Harriet Beecher Stowe, 22 June 1863

STOWE, Harriet Beecher (1811-1896). Autograph letter signed ("H.B. Stowe") to Sophia Hawthorne, Andover, 22 June 1863.



Thee pages, bifolium 180 x 117mm (typed identification at head of first page, mounting remants on verso of second leaf).



Harriet Beecher Stowe arranges a visit to Hawthorne's Concord home. A rare letter documenting the personal association between two literary giants, written a year before Nathaniel Hawthorne's death. "Mr. Stowe & I have long desired to renew our acquaintance with you, but Concord is rather too far off for a card-case call & this leads me to say that on Sunday next we shall pass your house on our way to a friends' with whom we pass Sunday, & we propose to ourselves then the pleasure of calling & seeing you & Mr. Hawthorne & your family once more —" Coyly expressing her commitment to the early summer visit, she adds: "Only, should there chance to be a driving snow storm we should perhaps not undertake the visit — & of course must lose the call. Your whole region is to me terra incognita known only in your husband's descriptions, so I ardently hope the sun may shine & the skies prove propitious. In such a case we hope to look in upon you, about two or three o'clock…"
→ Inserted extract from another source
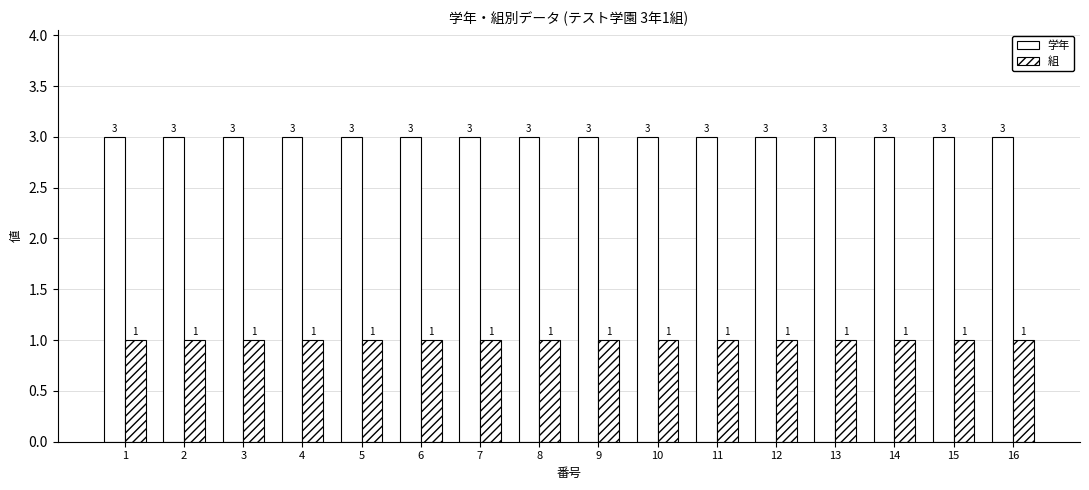

How many bars are there in total?

32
It is unclear when the Stowes and Hawthornes first became personally acquainted, but the first encounter we have been able to trace occurred aboard the ship Europa, bound from England to Boston in June 1860 together with James T. Fields, Hawthorne's publisher, and his wife Annie. Whether it was their first encounter is unclear, but over the course of the voyage Stowe kept close company with Nathaniel and Sophia Hawthorne, who had spent the previous three years touring France and Italy following the end of his stint as U.S. Consul in Liverpool. Years later Annie Fields recalled, "Mrs. Hawthorne, who was always the romancer in the conversation, filled the evening hours by weaving magic webs of her fancies, until we looked upon her as a second Scheherazade, and the day the head was to be cut off was the day we should come to shore. 'Oh,' said Hawthorne, 'I wish we might never get there.' But the good ship moved steadily as fate. Meanwhile, Mrs. Stowe often took her turn at entertaining the little group. She was seldom tired of relating stories of New England life and her early experiences. (See, Annie Fields, ed., Life and Letters of Harriet Beecher Stowe, 1897, p. 282)
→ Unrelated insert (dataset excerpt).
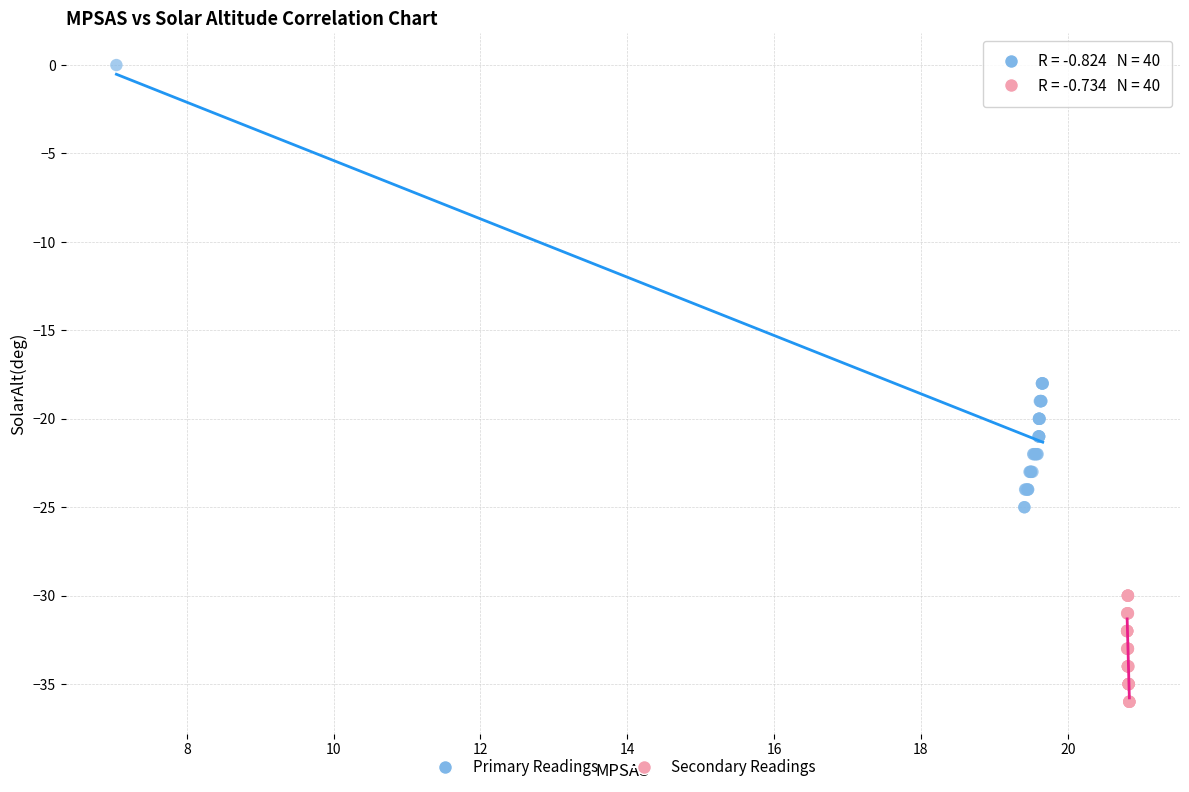

Which series has the largest Y range (max minus min)?

Primary Readings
Beyond the present letter, Works documents only two other direct contacts between the two families. The first, in a 5 November 1860 letter from Nathaniel Hawthorne to Calvin E. Stowe in which he offers praise to Martha Tyler Gale's analysis of The Marble Faun. (18:344). And in 1863, Hawthorne wrote directly to Harriet Beecher Stowe thanking her for her comments on an article he had written and praising Stowe's critique: "A reply to the affectionate and Christian Address of many thousands of Women of Great Britain and Ireland to their Sisters, the Women of the United States of America." Published in the Atlantic Monthly in 1863, Stowe accused English women of not doing more to push for an end to slavery. Hawthorne wrote, "If anything could make John Bull blush, I should think it might be that, but he is a hardened and villainous hypocrite. I always felt that he cared nothing for or against slavery, except as it gave him a vantage-ground on which to parade his own virtue and sneer at our iniquity." (18:515-516). There is also an indication that Stowe visited Hawthorne in the summer of 1862. And although the pair certainly admired each other's work, Stowe did harbor some reservation about Hawthorne's politics, asking James T. Fields on 3 November 1863, "'Do tell me if our friend Hawthorne praises that arch traitor [Franklin] Pierce in his preface & your loyal firm publishes it. I never read the preface & have not yet seen the book, but they say so here & I can scarcely believe it of you—if I can of him. I regret that I went to see him last summer—what! Patronise such a traitor to our faces!—I can scarce believe Annie knew you were out when you did it. But I haven't read it'" (ibid., 516).